* DATA FOR THE TASK
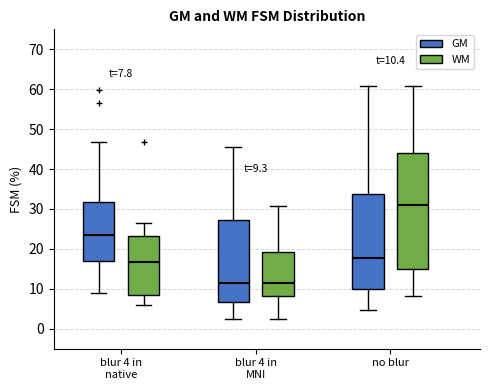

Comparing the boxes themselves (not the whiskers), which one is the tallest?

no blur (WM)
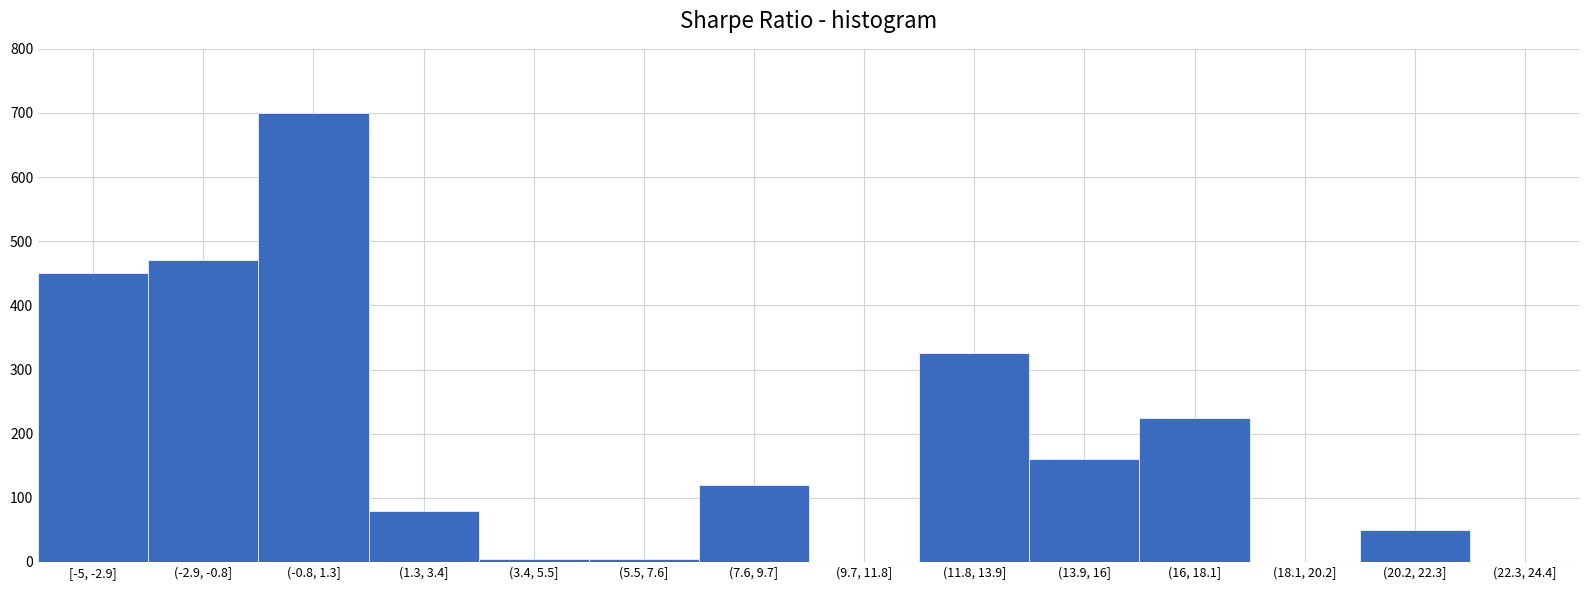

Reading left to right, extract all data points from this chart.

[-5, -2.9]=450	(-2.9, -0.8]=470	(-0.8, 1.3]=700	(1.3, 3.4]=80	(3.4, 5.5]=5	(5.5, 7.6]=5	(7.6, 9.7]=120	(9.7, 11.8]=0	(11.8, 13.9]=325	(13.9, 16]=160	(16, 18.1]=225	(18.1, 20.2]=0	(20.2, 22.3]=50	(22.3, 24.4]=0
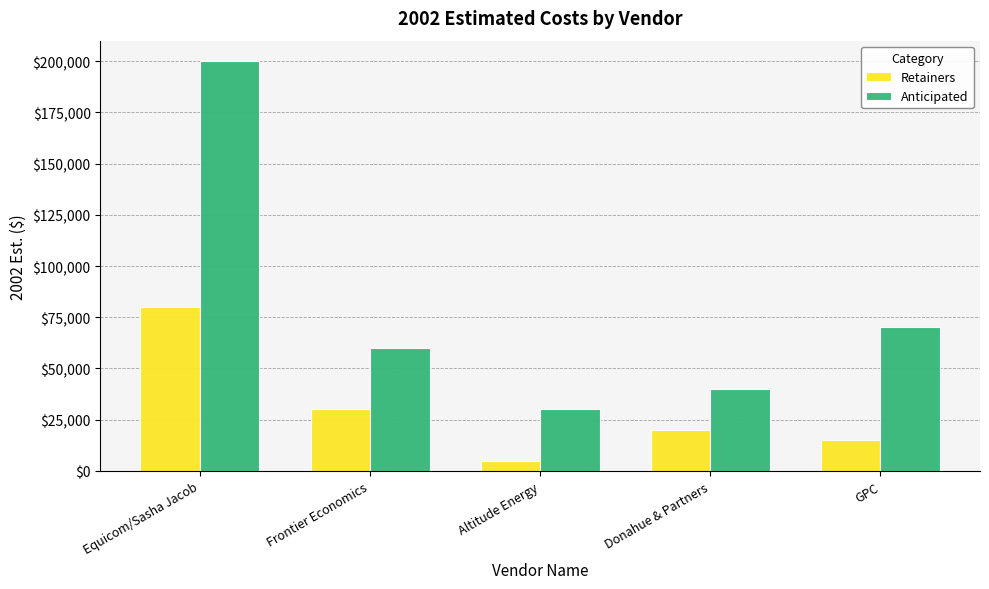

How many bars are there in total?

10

* DESCRIPTION OF THE TASK
Print all of the material above word for word, omitting the pictures.

* ANSWER TO THIS EXERCISE
Comparing the boxes themselves (not the whiskers), which one is the tallest?

no blur (WM)

Reading left to right, extract all data points from this chart.

[-5, -2.9]=450	(-2.9, -0.8]=470	(-0.8, 1.3]=700	(1.3, 3.4]=80	(3.4, 5.5]=5	(5.5, 7.6]=5	(7.6, 9.7]=120	(9.7, 11.8]=0	(11.8, 13.9]=325	(13.9, 16]=160	(16, 18.1]=225	(18.1, 20.2]=0	(20.2, 22.3]=50	(22.3, 24.4]=0

How many bars are there in total?

10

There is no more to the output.